Indeed, the 27-series has vastly expanded its memory subsystem to keep up with the bandwidth required to sustain the computational rate of the VPU, all of which will benefit all customers in general, whether they use the VPU or not. The 27-series now supports multiple outstanding memory accesses inflight so the scalar and vector processors both don’t have to wait for the data during cache misses. In addition, cache pre-fetches allow the memory to prepare data in advance of processor’s needs, thus hiding potential cache misses. Finally, Andes Custom Extension (ACE) interface has been expanded to provide instruction customization to speed up control path as well as to widen data path into the core.
Pricing and Availability:
The 27-series processor beta release has been delivered to Andes’ first licensee in early December, 2019, with production database release in Q1, 2020. Please contact Andes Sales at sales@andestech.com for configuration and pricing of the 27-series processors.
About Andes Technology
Fourteen years after starting from scratch, Andes Technology Corporation is now a world class creator of innovative high-performance/low-power 32/64-bit processor cores and associated development environment that serves the rapidly growing global market for embedded system applications.
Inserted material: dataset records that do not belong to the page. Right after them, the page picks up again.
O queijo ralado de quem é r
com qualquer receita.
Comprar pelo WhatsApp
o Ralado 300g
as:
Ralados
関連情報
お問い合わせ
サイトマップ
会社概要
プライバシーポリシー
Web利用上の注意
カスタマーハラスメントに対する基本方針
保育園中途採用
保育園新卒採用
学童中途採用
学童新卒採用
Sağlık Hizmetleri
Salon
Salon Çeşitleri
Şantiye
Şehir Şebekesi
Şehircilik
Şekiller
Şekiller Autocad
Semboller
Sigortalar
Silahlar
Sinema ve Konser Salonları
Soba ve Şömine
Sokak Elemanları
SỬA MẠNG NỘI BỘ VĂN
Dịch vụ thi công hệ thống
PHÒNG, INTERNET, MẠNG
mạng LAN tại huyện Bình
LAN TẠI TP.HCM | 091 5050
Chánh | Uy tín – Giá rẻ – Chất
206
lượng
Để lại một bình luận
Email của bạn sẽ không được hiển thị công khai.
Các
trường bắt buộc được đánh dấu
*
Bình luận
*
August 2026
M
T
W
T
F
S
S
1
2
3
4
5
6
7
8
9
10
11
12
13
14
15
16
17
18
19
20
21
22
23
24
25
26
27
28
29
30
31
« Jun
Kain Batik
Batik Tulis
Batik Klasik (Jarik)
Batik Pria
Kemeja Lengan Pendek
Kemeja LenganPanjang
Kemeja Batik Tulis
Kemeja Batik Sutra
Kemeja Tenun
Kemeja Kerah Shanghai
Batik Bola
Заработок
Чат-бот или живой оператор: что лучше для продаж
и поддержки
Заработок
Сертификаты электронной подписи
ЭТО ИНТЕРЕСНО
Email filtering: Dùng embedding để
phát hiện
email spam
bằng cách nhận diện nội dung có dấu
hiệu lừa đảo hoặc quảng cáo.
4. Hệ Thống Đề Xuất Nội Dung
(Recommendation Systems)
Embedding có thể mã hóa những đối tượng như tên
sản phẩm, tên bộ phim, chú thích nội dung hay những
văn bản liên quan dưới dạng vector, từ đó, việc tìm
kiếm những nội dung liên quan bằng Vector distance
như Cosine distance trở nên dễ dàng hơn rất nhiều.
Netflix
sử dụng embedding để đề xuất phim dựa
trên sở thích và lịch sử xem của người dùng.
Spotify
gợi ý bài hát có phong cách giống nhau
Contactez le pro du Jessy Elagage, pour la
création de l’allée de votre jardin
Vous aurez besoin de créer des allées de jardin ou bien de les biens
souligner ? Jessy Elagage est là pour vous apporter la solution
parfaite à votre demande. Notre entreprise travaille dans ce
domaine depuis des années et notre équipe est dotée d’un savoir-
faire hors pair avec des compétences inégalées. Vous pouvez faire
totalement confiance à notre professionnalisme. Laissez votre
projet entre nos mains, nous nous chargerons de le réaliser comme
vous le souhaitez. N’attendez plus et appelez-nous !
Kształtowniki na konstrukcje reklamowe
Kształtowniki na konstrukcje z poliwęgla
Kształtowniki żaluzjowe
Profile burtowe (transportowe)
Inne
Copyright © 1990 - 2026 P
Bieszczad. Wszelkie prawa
A founding Platinum member of RISC-V Foundation, Andes is the first mainstream CPU vendor that has adopted the RISC-V as the base of its fifth-generation architecture, the AndeStar™ V5. To meet the demanding requirements of today's electronic devices, Andes delivers highly configurable and performance-efficient CPU cores with full-featured integrated development environment and comprehensive software/hardware solutions to help customers innovate their SoC in a shorter time to market. Since 2018, the yearly volume of SoCs Embedded with Andes CPUs has surpassed the 1-billion mark. Andes Technology's comprehensive RISC-V CPU families range from the entry-level 32-bit N22, mid-range 32-bit N25F/D25F/A25 and 64-bit NX25F/AX25F, to the high-end multicore A(X)25MP.